Should Answering Security Questions Really Be Considered Two-Factor Authentication?
In another airline-hedge fund technology parallel, United Airlines recently introduced a new two-factor authentication system for MileagePlus frequent flier program members. Great, right? Well, maybe. Maybe not. The system has been receiving criticism of late from those who don’t consider United’s security practices as true two-factor authentication (2FA).
Here’s how it works.
When a member attempts to log into their account from a device that is not recognized by the airline, a user will be asked to answer two security questions. During account setup, the flyer’s answers must be chosen from a provided dropdown list, meaning the answers are predefined and, hence, not unique to each customer.
To dispel some of the concern, Ben Vaughn, United's director of IT security intelligence, has stated that the dropdown menu options stop hackers from being able to do keystroke logging and automated attacks to gain access to accounts.

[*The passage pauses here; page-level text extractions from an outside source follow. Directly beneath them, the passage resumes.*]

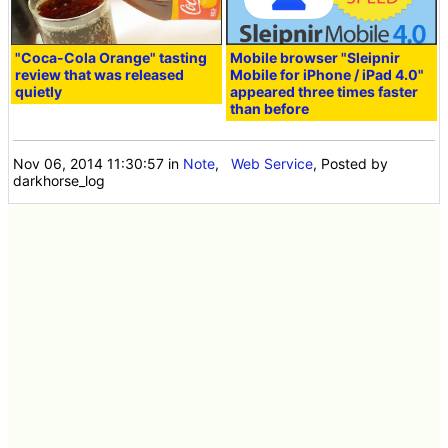
"Coca-Cola Orange" tasting
Mobile browser "Sleipnir
review that was released
Mobile for iPhone / iPad 4.0"
quietly
appeared three times faster
than before
Nov 06, 2014 11:30:57
in
Note
,
Web Service
, Posted by
darkhorse_log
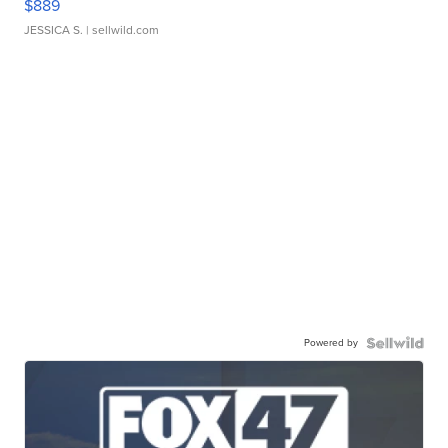
$889
JESSICA S.
| sellwild.com
Powered by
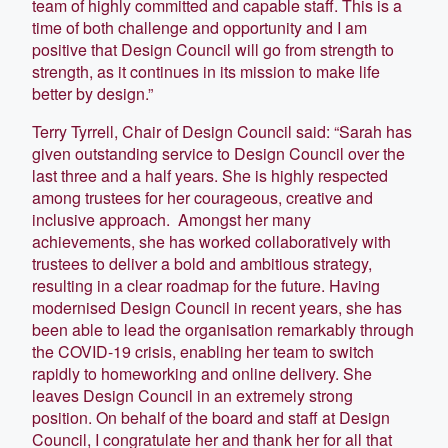
team of highly committed and capable staff. This is a
time of both challenge and opportunity and I am
positive that Design Council will go from strength to
strength, as it continues in its mission to make life
better by design.”
Terry Tyrrell, Chair of Design Council said: “Sarah has
given outstanding service to Design Council over the
last three and a half years. She is highly respected
among trustees for her courageous, creative and
inclusive approach. Amongst her many
achievements, she has worked collaboratively with
trustees to deliver a bold and ambitious strategy,
resulting in a clear roadmap for the future. Having
modernised Design Council in recent years, she has
been able to lead the organisation remarkably through
the COVID-19 crisis, enabling her team to switch
rapidly to homeworking and online delivery. She
leaves Design Council in an extremely strong
position. On behalf of the board and staff at Design
Council, I congratulate her and thank her for all that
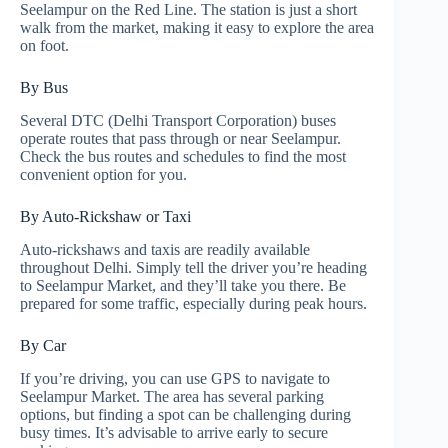
Seelampur on the Red Line. The station is just a short
walk from the market, making it easy to explore the area
on foot.
By Bus
Several DTC (Delhi Transport Corporation) buses
operate routes that pass through or near Seelampur.
Check the bus routes and schedules to find the most
convenient option for you.
By Auto-Rickshaw or Taxi
Auto-rickshaws and taxis are readily available
throughout Delhi. Simply tell the driver you’re heading
to Seelampur Market, and they’ll take you there. Be
prepared for some traffic, especially during peak hours.
By Car
If you’re driving, you can use GPS to navigate to
Seelampur Market. The area has several parking
options, but finding a spot can be challenging during
busy times. It’s advisable to arrive early to secure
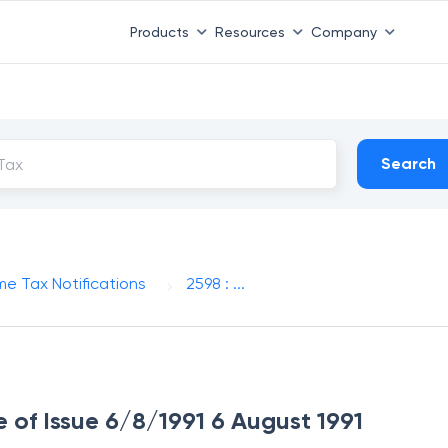
Products
Resources
Company
Search
me Tax Notifications
2598 : ...
e of Issue 6/8/1991 6 August 1991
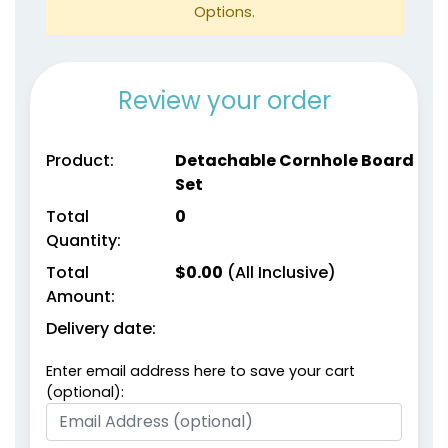
Options.
Review your order
Product:
Detachable Cornhole Board
Set
Total
0
Quantity:
Total
$
0.00
(All Inclusive)
Amount:
Delivery date:
Enter email address here to save your cart
(optional):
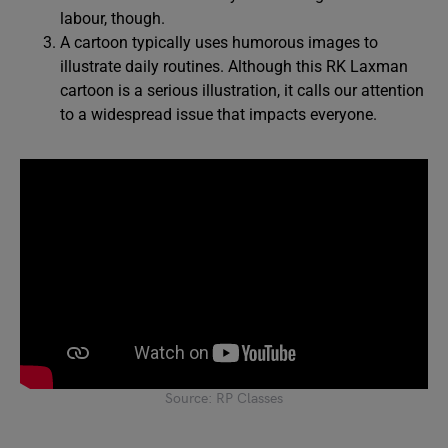
labour, though.
A cartoon typically uses humorous images to
illustrate daily routines. Although this RK Laxman
cartoon is a serious illustration, it calls our attention
to a widespread issue that impacts everyone.
Source: RP Classes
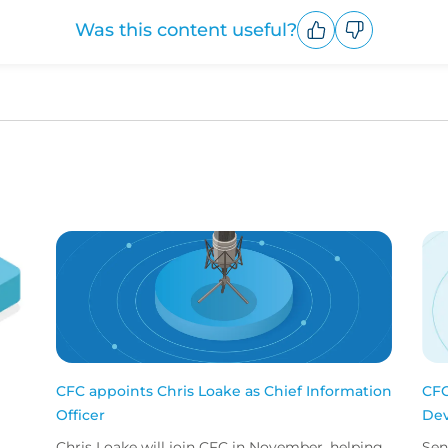
Was this content useful?
Upvote
Downvote
CFC appoints Chris Loake as Chief Information
CFC
Officer
Dev
Chris Loake will join CFC in November, helping
Sen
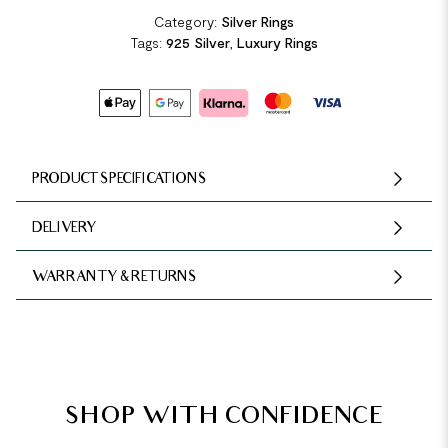
Category:
Silver Rings
Tags:
925 Silver
,
Luxury Rings
PRODUCT SPECIFICATIONS
DELIVERY
WARRANTY & RETURNS
SHOP WITH CONFIDENCE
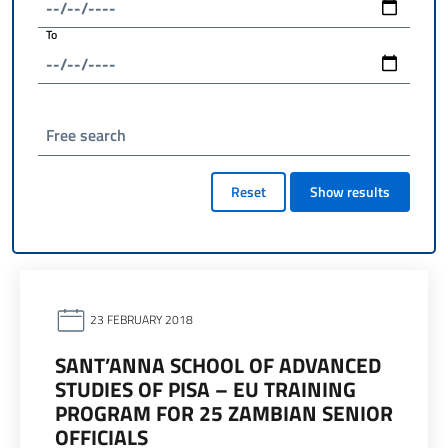
To
Free search
Reset
Show results
23 FEBRUARY 2018
SANT’ANNA SCHOOL OF ADVANCED
STUDIES OF PISA – EU TRAINING
PROGRAM FOR 25 ZAMBIAN SENIOR
OFFICIALS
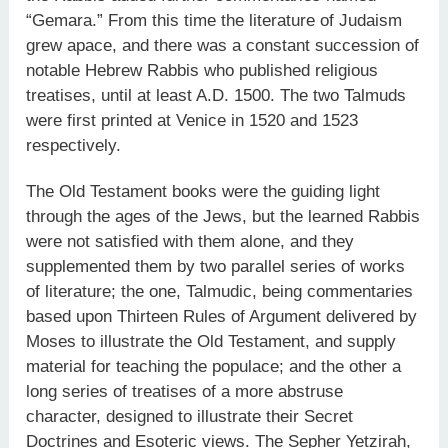
“Gemara.” From this time the literature of Judaism
grew apace, and there was a constant succession of
notable Hebrew Rabbis who published religious
treatises, until at least A.D. 1500. The two Talmuds
were first printed at Venice in 1520 and 1523
respectively.
The Old Testament books were the guiding light
through the ages of the Jews, but the learned Rabbis
were not satisfied with them alone, and they
supplemented them by two parallel series of works
of literature; the one, Talmudic, being commentaries
based upon Thirteen Rules of Argument delivered by
Moses to illustrate the Old Testament, and supply
material for teaching the populace; and the other a
long series of treatises of a more abstruse
character, designed to illustrate their Secret
Doctrines and Esoteric views. The Sepher Yetzirah,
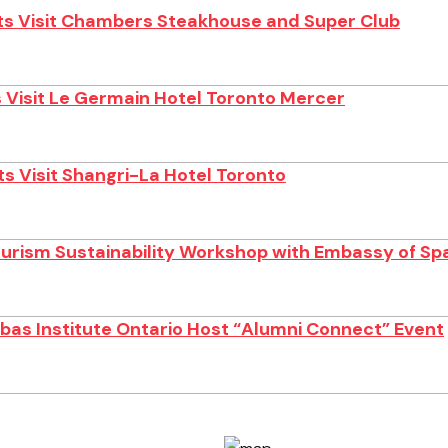
s Visit Chambers Steakhouse and Super Club
 Visit Le Germain Hotel Toronto Mercer
s Visit Shangri-La Hotel Toronto
ourism Sustainability Workshop with Embassy of Sp
as Institute Ontario Host “Alumni Connect” Event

Time will tell if United’s 2FA system is successful in preventing security breaches for airline customers, but in the meantime, let’s review the common types of two-factor authentication, since the kind United is using is actually the weakest:
Knowledge-based, which centers on something you know such as a password or answer to a security question. This is the most commonly used authentication factor and potentially the weakest if strong password and change requirements are not enforced. Firms should require passwords to be at least 12 characters in length, changed at least every 90 days, and not be reused. Employees should also be trained on safe computing practices (i.e. don’t share your password or use the same one for everything.)
Possession-based, which is linked to something you have such as a cryptocard, mobile device or ATM card. When using a mobile device, for example, a one-time password (OTP) can be generated to provide access for only one login session or transaction.
Inherence-based, which is tied to what you are such as a fingerprint or eye scan. Apple notably introduced inherence factor authentication with its iPhone TouchID biometric fingerprint reader. Another place this factor is common is for granting access to a data center – firms may want to use biometric screening as a second authenticator.